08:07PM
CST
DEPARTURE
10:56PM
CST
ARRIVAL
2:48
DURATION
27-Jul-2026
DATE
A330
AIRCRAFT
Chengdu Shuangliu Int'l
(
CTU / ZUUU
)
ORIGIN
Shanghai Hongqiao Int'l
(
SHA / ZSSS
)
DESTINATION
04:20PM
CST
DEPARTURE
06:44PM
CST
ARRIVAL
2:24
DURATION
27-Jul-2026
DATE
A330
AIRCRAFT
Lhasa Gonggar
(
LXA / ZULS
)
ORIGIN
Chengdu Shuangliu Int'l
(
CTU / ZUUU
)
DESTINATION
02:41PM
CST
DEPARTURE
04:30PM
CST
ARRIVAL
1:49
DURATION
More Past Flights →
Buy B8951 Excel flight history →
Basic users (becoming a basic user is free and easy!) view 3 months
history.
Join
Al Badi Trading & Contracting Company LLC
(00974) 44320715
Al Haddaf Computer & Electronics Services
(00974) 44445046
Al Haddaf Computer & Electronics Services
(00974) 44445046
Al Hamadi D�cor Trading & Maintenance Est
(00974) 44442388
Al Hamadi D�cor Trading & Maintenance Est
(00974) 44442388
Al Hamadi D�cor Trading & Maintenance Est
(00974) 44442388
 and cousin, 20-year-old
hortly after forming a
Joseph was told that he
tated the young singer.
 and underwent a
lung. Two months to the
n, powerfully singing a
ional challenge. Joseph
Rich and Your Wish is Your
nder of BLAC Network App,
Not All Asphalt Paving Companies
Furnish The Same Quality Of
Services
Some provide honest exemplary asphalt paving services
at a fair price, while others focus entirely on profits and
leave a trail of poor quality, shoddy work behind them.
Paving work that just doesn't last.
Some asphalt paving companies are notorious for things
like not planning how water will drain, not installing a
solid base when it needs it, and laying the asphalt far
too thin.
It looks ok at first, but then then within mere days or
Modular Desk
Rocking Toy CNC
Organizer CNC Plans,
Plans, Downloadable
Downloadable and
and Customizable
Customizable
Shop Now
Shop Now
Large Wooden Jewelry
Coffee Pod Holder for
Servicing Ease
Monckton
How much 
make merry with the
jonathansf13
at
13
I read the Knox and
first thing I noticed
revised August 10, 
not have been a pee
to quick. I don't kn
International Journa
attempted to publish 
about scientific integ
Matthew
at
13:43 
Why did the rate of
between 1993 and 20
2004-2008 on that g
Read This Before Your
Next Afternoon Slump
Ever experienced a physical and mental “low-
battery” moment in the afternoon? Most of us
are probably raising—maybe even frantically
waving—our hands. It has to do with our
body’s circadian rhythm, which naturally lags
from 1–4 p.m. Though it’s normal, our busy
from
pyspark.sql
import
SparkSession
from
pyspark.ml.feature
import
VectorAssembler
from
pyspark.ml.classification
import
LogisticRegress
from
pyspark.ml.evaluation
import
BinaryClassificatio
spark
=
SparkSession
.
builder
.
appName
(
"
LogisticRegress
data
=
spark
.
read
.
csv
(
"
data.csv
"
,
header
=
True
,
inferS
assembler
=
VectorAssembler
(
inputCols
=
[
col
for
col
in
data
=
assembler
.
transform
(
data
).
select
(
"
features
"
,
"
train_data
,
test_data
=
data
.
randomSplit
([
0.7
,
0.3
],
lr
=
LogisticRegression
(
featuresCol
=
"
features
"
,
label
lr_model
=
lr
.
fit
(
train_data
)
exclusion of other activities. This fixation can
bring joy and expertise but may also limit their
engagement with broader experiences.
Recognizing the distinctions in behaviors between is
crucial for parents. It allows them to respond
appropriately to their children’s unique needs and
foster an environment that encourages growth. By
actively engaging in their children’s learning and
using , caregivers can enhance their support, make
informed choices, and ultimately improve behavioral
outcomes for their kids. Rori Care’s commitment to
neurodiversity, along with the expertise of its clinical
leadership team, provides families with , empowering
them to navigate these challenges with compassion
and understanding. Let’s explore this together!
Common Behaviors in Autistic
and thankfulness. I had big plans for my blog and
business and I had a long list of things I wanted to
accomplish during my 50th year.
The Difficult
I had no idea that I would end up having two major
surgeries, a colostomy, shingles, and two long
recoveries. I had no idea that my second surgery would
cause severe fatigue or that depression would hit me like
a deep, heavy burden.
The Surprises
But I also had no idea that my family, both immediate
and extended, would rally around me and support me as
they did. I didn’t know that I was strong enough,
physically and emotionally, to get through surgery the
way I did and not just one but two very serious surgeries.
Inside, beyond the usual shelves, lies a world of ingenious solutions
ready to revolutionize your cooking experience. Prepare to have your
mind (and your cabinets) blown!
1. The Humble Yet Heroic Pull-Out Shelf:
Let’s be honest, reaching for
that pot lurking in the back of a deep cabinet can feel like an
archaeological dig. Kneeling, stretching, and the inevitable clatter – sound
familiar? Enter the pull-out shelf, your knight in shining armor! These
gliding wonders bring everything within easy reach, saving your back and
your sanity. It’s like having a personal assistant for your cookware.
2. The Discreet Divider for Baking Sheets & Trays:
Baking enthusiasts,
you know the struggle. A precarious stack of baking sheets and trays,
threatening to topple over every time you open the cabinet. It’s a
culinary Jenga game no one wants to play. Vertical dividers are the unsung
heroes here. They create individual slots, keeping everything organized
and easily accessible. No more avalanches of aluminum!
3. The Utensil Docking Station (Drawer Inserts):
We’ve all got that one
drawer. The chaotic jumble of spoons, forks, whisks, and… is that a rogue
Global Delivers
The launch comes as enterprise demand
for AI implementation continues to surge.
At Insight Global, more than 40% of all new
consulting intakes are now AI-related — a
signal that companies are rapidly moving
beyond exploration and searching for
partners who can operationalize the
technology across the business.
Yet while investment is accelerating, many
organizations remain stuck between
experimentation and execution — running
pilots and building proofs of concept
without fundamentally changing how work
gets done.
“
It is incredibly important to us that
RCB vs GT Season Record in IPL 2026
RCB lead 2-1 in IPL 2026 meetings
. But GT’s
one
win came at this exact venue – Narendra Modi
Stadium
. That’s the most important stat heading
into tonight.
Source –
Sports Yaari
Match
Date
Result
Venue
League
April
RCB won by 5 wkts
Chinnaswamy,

▬▬▬▬▬▬

> _PROBLEM TO SOLVE_:
The answer is each line in which the word "surgeries" occurs, copied from the material above.

> _OUTPUT FOR THIS TASK_:
surgeries, a colostomy, shingles, and two long
way I did and not just one but two very serious surgeries.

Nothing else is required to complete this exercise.